Aggregation and Grouping
After getting the dataset, our analyst may have to answer a few questions. For example, we know the value of the radionuclide concentration per city, but an analyst may be asked to answer: which state, on average, has the highest radionuclide concentration?
To answer the questions posed, we need to group the data somehow and calculate an aggregation on it. But before we go into grouping data, we have to prepare the dataset so that we can manipulate it in an efficient manner. Getting the right types in a pandas DataFrame can be a huge boost for performance and can be leveraged to enforce data consistency— it makes sure that numeric data really is numeric and allows us to execute operations that we want to use to get the answers.
GroupBy allows us to get a more general view of a feature, arranging data given a GroupBy key and an aggregation operation. In pandas, this operation is done with the GroupBy method, over a selected column, such as State. Note the aggregation operation after the GroupBy method. Some examples of the operations that can be applied are as follows:
mean
median
std (standard deviation)
mad (mean absolute deviation)
sum
count
abs
Note
Several statistics, such as mean and standard deviation, only make sense with numeric data.
After applying GroupBy, a specific column can be selected and the aggregation operation can be applied to it, or all the remaining columns can be aggregated by the same function. Like SQL, GroupBy can be applied to more than one column at a time, and more than one aggregation operation can be applied to selected columns, one operation per column.
The GroupBy command in Pandas has some options, such as as_index, which can override the standard of transforming grouping key's columns to indexes and leaving them as normal columns. This is helpful when a new index will be created after the GroupBy operation, for example.

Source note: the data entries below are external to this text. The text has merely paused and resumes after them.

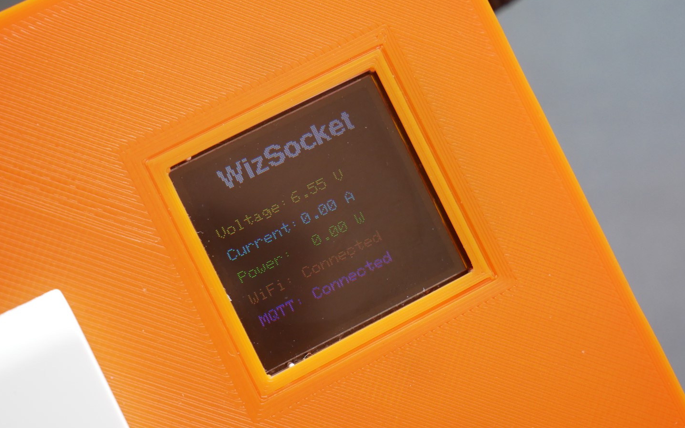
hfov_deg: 22.1
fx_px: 1755
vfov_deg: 13.9
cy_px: 183
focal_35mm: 94
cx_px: 343
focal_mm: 44
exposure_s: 1/100
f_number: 5.6
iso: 800
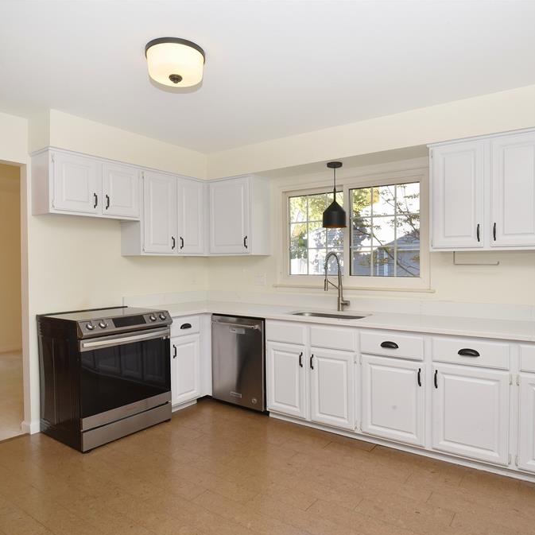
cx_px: 286
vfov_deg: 69.6
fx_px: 385
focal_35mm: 22
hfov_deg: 69.5
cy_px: 270
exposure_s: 1/60
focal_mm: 17
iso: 800
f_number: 13
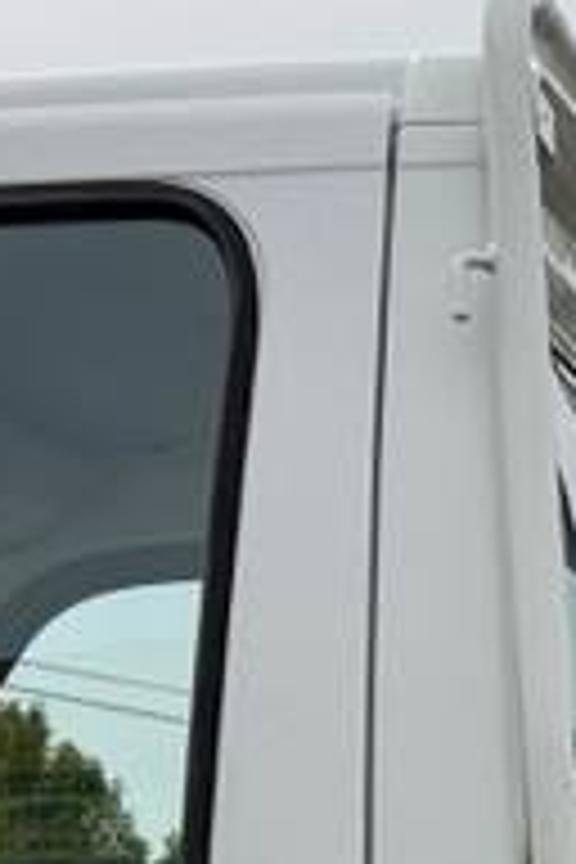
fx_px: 3984
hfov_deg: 7.9
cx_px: 1125
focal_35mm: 166
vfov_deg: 11.7
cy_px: 1395
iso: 80
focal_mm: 6.76
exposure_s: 1/3953
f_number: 1.78
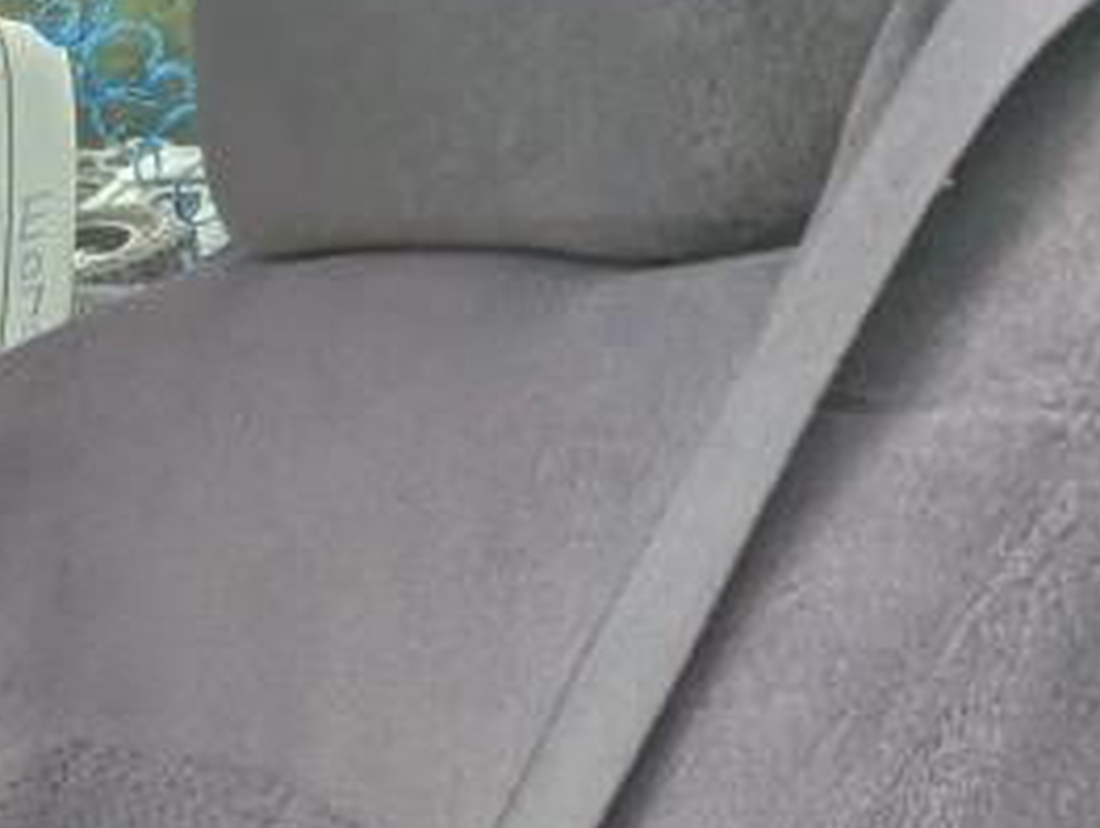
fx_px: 2005
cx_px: -885
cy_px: 949
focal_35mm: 63
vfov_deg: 21.9
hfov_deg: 20.9
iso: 39
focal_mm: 1.95
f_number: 2.2
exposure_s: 1/760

Aggregation operations can be done over several columns and different statistical methods at the same time with the agg method, passing a dictionary with the name of the column as the key and a list of statistical operations as values.
Exercise 6: Aggregation and Grouping Data
Remember that we have to answer the question of which state has, on average, the highest radionuclide concentration. As there are several cities per state, we have to combine the values of all cities in one state and calculate the average. This is one of the applications of GroupBy: calculating the average values of one variable as per a grouping. We can answer the question using GroupBy:
Import the required libraries:
import numpy as np import pandas as pd import matplotlib.pyplot as plt import seaborn as sns
Load the datasets from the https://opendata.socrata.com/:
df = pd.read_csv('RadNet_Laboratory_Analysis.csv')
Group the DataFrame using the State column.
df.groupby('State')
Select the radionuclide Cs-134 and calculate the average value per group:
df.groupby('State')['Cs-134'].head()
Do the same for all columns, grouping per state and applying directly the mean function:
df.groupby('State').mean().head()
Now, group by more than one column, using a list of grouping columns.
Aggregate using several aggregation operations per column with the agg method. Use the State and Location columns:
df.groupby(['State', 'Location']).agg({'Cs-134':['mean', 'std'], 'Te-129':['min', 'max']})
NumPy on Pandas
NumPy functions can be applied to DataFrames directly or through the apply and applymap methods. Other NumPy functions, such as np.where, also work with DataFrames.